His emergence in the late seventies with his book Delirious New York was the start of a remarkable two decades that have seen his built works, projects, plans, exhibitions and studies resonate throughout the professional and academic landscape, becoming a lightning rod for both criticism and praise.
One of his earliest plans for the expansion of the Dutch Parliament aroused such interest that other commissions followed. The Netherlands Dance Theatre in The Hague was one of the first completed projects to garner critical acclaim from many quarters. Since then, Koolhaas’ commissions have ranged in scale from a remarkably inventive and compassionate house in Bordeaux to the master plan and giant convention center for Lille, both in France. The Bordeaux house was designed to accommodate extraordinary conditions of use by a client confined to a wheel chair without sacrificing the quality of living. Had he only done the Bordeaux project, his niche in the history or architecture would have been secure. Add to that a lively center of educational life, an Educatorium (a made up word for a factory for learning) in Utrecht, as well as housing in Japan, cultural centers and other residences in France and the Netherlands, and proposals for such things as an Airport Island in the North Sea, and you have a talent of extraordinary dimensions revealed.

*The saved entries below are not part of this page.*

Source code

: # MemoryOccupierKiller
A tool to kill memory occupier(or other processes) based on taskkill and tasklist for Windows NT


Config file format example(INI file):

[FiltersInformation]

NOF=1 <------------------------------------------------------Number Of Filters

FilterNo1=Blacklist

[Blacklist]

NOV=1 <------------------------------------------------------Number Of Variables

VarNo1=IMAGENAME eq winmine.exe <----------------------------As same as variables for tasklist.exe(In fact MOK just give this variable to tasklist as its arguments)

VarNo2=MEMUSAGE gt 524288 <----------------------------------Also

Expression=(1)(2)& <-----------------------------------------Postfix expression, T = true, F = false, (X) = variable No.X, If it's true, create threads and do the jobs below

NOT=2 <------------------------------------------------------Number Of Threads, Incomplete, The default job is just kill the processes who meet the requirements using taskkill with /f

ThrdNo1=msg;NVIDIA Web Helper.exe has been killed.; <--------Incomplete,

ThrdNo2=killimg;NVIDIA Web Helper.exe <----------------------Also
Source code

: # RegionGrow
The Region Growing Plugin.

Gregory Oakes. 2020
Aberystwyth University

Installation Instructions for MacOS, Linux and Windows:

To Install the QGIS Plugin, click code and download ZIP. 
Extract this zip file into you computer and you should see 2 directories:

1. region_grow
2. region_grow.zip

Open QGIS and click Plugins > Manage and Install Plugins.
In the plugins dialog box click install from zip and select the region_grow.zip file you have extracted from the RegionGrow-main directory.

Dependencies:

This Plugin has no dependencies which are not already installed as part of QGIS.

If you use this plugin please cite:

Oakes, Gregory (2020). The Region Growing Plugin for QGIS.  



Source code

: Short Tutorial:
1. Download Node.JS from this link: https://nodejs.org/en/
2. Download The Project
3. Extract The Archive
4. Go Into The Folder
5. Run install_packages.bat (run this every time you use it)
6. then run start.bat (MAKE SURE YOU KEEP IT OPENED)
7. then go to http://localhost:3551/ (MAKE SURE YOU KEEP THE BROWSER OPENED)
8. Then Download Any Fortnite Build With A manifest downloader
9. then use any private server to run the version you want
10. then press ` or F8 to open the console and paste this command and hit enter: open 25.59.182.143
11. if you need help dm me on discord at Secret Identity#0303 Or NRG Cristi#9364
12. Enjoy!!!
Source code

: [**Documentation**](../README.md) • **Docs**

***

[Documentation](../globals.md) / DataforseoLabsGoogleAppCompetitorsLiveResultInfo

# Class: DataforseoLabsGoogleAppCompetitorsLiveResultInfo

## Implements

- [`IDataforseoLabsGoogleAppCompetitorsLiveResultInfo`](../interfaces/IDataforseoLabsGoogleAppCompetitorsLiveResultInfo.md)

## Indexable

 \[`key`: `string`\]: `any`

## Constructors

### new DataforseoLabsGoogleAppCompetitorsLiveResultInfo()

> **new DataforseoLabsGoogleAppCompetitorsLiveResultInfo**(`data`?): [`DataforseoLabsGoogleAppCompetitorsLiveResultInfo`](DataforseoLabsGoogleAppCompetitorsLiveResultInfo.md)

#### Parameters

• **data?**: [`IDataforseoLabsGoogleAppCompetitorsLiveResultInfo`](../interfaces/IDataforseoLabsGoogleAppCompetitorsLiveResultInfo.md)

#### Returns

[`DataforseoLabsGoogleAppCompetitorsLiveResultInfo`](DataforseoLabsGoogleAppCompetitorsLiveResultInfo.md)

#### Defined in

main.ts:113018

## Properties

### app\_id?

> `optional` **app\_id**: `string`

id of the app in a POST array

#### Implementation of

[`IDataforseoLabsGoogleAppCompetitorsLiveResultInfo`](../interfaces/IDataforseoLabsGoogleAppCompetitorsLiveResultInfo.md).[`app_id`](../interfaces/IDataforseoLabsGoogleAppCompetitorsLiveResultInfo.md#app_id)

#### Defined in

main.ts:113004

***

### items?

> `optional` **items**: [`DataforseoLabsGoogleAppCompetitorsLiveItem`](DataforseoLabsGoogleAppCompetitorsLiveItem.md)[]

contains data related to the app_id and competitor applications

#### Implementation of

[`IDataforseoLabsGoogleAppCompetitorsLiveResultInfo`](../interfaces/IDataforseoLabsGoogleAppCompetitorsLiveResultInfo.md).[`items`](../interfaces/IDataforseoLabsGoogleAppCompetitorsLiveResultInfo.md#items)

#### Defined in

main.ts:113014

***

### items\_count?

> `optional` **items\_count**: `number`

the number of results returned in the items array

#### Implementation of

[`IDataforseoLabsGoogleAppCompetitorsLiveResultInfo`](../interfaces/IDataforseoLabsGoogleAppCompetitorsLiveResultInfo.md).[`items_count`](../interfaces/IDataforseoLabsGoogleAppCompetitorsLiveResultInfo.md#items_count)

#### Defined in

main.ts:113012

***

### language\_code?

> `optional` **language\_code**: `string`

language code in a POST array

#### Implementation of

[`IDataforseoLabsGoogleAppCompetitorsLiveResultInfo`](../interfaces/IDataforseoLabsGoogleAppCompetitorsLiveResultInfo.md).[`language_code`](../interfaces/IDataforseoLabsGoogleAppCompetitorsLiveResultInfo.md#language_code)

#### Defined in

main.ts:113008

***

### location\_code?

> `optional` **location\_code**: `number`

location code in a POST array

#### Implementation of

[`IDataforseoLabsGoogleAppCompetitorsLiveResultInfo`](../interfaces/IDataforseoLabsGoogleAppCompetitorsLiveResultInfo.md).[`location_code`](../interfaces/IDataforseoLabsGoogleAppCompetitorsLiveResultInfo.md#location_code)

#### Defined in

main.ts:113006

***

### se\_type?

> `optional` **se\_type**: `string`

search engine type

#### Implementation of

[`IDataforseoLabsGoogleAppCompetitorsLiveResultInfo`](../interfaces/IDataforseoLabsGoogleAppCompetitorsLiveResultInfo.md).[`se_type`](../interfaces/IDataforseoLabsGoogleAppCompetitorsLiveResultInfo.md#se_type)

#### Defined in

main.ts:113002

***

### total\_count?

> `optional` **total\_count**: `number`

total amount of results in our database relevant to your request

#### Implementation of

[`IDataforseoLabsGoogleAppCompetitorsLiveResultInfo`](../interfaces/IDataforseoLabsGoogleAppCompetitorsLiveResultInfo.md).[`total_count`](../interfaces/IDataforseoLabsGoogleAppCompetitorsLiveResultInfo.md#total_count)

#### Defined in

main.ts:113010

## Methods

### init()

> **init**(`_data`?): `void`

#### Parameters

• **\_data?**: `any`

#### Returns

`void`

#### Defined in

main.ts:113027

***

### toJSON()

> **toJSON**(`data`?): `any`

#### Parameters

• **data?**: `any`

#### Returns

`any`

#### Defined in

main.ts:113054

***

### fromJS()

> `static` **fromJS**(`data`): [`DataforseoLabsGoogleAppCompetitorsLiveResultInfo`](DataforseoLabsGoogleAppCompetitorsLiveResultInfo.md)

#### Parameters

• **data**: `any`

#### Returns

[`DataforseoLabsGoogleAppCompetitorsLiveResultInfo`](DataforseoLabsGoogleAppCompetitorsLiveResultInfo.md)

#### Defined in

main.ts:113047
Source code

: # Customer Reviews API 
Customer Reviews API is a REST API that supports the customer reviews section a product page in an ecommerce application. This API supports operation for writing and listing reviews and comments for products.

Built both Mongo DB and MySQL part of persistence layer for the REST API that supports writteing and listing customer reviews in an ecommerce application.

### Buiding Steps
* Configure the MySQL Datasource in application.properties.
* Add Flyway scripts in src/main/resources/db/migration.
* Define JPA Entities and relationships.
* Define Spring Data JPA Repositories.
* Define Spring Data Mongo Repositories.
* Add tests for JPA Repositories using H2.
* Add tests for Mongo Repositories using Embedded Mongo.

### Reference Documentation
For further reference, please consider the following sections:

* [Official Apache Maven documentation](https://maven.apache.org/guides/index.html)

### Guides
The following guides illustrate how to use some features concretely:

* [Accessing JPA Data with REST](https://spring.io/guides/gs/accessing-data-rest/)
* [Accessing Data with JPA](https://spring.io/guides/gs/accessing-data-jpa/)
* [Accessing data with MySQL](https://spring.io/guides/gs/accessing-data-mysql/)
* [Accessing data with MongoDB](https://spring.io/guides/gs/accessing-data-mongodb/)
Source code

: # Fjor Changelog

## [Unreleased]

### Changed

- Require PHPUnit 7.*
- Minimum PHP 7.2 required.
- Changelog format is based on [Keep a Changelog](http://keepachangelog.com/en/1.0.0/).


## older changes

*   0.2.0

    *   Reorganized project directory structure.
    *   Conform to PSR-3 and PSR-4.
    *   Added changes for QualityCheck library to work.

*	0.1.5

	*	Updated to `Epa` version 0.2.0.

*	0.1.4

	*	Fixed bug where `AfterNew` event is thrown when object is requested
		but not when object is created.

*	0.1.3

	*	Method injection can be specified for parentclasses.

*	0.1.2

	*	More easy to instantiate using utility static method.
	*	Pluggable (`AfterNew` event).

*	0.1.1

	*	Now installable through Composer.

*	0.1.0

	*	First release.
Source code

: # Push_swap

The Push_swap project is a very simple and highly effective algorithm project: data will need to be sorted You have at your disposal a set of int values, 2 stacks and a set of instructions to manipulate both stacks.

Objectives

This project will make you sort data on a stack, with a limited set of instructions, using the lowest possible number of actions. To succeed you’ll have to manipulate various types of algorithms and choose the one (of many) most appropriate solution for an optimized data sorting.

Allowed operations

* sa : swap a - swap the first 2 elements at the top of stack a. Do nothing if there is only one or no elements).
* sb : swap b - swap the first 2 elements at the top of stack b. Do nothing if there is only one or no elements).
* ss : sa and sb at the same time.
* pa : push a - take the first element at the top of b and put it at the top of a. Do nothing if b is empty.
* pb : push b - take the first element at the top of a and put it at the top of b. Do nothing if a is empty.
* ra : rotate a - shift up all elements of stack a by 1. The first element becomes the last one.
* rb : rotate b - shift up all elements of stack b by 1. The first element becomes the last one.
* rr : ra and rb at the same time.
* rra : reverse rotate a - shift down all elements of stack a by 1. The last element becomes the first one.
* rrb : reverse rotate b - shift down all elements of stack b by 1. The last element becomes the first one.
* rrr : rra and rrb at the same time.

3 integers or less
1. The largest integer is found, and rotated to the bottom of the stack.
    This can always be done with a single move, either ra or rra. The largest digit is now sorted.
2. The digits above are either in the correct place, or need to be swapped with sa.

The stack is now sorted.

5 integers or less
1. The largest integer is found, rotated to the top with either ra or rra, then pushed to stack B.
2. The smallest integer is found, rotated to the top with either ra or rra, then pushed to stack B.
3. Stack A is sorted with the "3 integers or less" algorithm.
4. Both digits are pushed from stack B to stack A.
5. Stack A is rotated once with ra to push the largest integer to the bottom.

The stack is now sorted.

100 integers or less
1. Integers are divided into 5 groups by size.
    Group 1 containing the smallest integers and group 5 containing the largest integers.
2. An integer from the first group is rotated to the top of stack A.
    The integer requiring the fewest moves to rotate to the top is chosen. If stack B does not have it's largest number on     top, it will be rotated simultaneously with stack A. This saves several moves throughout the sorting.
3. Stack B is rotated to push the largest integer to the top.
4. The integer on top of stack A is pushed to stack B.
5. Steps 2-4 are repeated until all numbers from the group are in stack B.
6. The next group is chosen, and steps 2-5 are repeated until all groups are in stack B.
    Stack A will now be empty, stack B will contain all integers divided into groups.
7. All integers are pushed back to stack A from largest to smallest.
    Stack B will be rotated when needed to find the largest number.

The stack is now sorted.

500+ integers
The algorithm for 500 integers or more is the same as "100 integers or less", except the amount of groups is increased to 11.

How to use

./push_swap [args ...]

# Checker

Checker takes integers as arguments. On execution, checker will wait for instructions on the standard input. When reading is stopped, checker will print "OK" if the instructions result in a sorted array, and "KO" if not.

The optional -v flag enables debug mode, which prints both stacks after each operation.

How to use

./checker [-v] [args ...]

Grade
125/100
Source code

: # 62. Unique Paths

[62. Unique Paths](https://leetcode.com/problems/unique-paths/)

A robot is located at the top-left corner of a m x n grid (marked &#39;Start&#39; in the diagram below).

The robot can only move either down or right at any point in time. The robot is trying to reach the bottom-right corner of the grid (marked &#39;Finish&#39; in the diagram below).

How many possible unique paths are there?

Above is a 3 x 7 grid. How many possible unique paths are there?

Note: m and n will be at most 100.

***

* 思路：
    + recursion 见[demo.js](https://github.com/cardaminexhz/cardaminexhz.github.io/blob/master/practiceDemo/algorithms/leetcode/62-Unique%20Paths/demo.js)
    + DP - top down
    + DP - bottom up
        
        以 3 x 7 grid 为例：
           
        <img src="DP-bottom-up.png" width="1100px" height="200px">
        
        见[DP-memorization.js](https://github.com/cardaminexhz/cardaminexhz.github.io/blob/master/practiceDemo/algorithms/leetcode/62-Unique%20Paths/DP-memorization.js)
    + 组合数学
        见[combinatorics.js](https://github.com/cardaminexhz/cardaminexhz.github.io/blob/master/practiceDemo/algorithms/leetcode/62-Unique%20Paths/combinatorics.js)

He has demonstrated many times over his ability and creative talent to confront seemingly insoluble or constrictive problems with brilliant and original solutions. In every design there is a free-flowing, democratic organization of spaces and functions with an unselfconscious tributary of circulation that in the end dictates a new unprecedented architectural form. His body of work is as much about ideas as it is buildings.
His architecture is an architecture of essence; ideas given built form. He is an architect obviously comfortable with the future and in close communication with its fast pace and changing configurations. One senses in his projects the intensity of thought that forms the armature resulting in a house, a convention center, a campus plan, or a book. He has firmly established himself in the pantheon of significant architects of the last century and the dawning of this one. For just over twenty years of accomplishing his objectives—defining new types of relationships, both theoretical and practical, between architecture and the cultural situation, and for his contributions to the built environment, as well as for his ideas, he is awarded the Pritzker Architecture Prize.